“We were just a couple of chefs, who know how to cook, trying to feed the many.”

Few natural disasters have done more damage or been harder to recover from than hurricane Maria that struck Puerto Rico.  Andrés saw that the most immediate problem was to feed the people.  Surely food and water are the most essential needs in any emergency.  But how do you feed over 3 million people isolated on an island that has been stripped of both natural and manmade resources?

Andrés came with experience in Haiti and Houston as well as a number of other places.  Chefs of million dollar restaurants have the management, leadership and cooking skills to get the job done.  Supplies, inventory, logistics, distribution and marketing are their trademark – as well as cooking.  They can handle chaos.

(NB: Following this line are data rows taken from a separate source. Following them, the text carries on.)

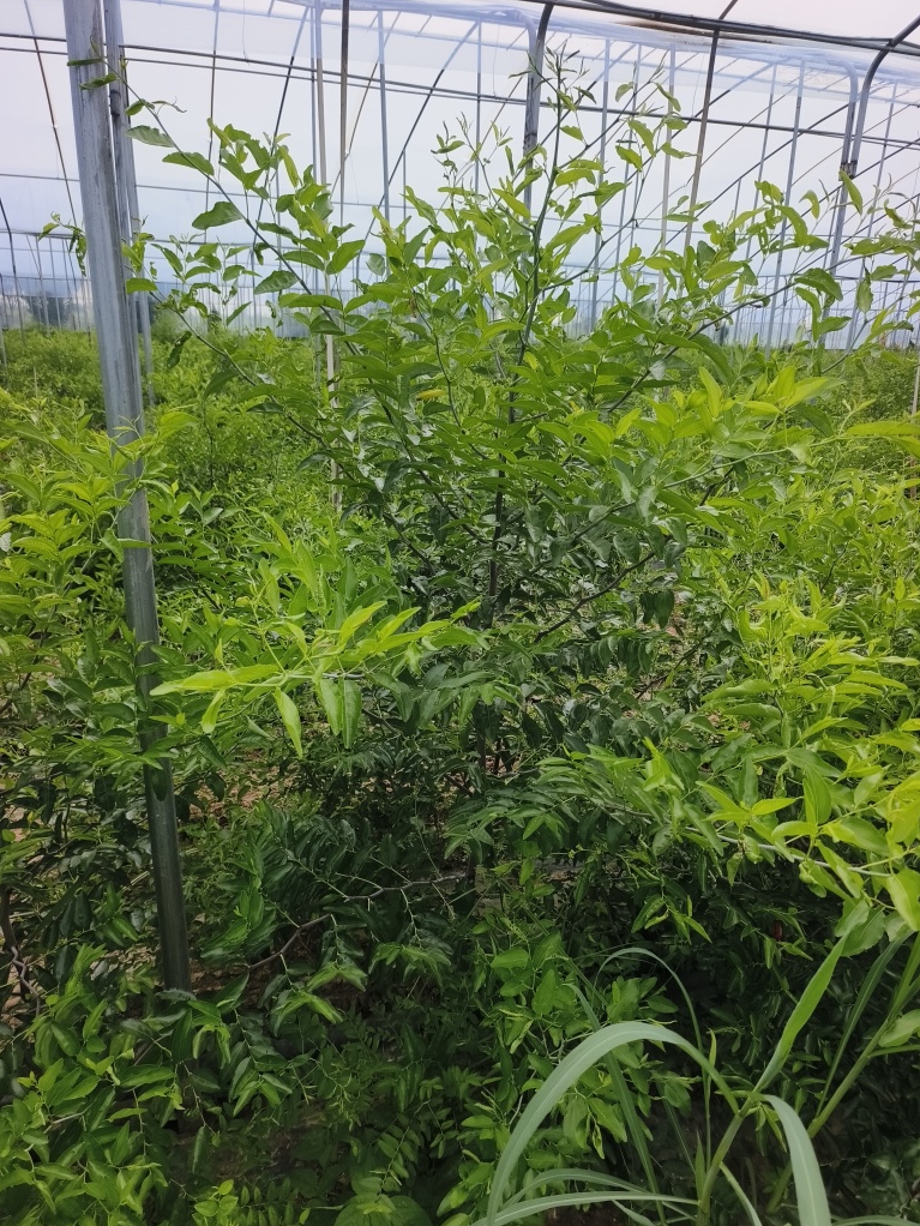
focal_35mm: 24
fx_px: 850
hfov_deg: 56.8
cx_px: 445
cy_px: 628
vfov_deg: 71.6
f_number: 1.75
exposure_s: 1/1961
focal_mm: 5.5
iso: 72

With an approach far removed from that of the government and the Red Cross, Chefs for Puerto Rico did more than provide basic, unappealing calories.  “Yes, we need water, food, and shelter.  But we need our food to represent something more than food, if we are to rebuild our lives.  Meals need to be cooked for our communities to come back together.”  Hundreds of local volunteers and dozens of local chefs prepared local supplies for a total of 1,500,000 meals, as many as 150,000 meals a day. Working from small restaurants and school kitchens as well as large facilities they were able to reach distant community and supply the volume needed.  By listening to and involving the local people they also fed the spirit and helped to rebuild the economy.

“People wanted to help, but they had no experience. Yet there’s a world of difference between wanting to do good and knowing how to make it happen.”  With certainty that there will be more disasters ahead, we need to learn from those who have dealt with them successfully.